実情を知っている私たちは、心配と不安を、当然感じていた。

 まず工場での製造段階から、これは強度が足りない、などの問題が起こり、その都度ツギハギの設計変更を繰り返した。しかし新製品リリースは急務、何となく形になったところで市場にリリースされた。

 営業は、そんなことは知ってか知らずか、従来のお客様に猛烈に買い替えを勧めた。まだ調子良く稼働している機械でも、新しい機械の方が良い、国の助成金が下りる今がチャンス、などと、売った方が赤字になってしまいそうな位な大幅値引きを実施して、かなりの台数が市場に出てしまった。しかし、それから半年も経たないうちに、待っていたのは、顧客からのクレームの嵐、だ。

 せっかく新しい機械に買い替えたのに、何で前の機械の方が性能(精度)が良いんだ?耐久性は前の機械の方が断然良かったぞ!

 全くその通り、ぐうの音も出ない。クレームが出るたびに対策部品を設計、無償交換。結局、コストダウンをしたのか、コストアップになってしまったのか…。

 顧客だけでなく、会社内部からも、設計開発に対しての風当たりは相当強くなった。怒り心頭だ。
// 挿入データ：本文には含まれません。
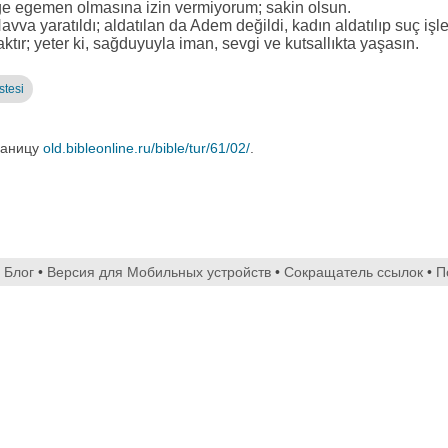
ğe egemen olmasına izin vermiyorum; sakin olsun.
a yaratıldı; aldatılan da Adem değildi, kadın aldatılıp suç işle
ır; yeter ki, sağduyuyla iman, sevgi ve kutsallıkta yaşasın.
stesi
раницу
old.bibleonline.ru/bible/tur/61/02/
.
•
Блог
•
Версия для Мобильных устройств
•
Сокращатель ссылок
•
П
 こちらとしては上層部の指示に従っただけなのだが、客先修理に行くサービス部門からは、何で新型機械を納入したのにすぐに交換しなければならないのか、その手間と工数、顧客からぶつけられる金返せ!のような不平不満。最前線の彼らは、ひたすら謝るしかない。
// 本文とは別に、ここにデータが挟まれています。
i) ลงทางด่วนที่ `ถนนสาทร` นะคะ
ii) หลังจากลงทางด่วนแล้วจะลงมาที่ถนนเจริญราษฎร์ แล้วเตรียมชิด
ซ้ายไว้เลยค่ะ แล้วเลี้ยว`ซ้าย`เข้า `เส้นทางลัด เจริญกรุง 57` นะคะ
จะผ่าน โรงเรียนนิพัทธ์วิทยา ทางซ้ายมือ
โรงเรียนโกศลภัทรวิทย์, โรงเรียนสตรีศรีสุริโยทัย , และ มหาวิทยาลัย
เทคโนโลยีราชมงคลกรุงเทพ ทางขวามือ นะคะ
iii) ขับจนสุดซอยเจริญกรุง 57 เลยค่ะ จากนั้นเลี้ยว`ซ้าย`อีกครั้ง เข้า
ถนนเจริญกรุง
 とうとう上層部も、無償修理が続くことに対して、設計開発の責任を問うようになってきた。私はただの平民設計者だったので、責任を問われるほど詰問されることもなかったし、基幹となる部分の設計に携わっていなかったので、大事には至らなかったが、不良クレームとなっている基幹部分の対策品設計の応援に回ったり、仕事は減るどころか増える一方だった。


 あまりにも大きい、しっぺ返し、だ。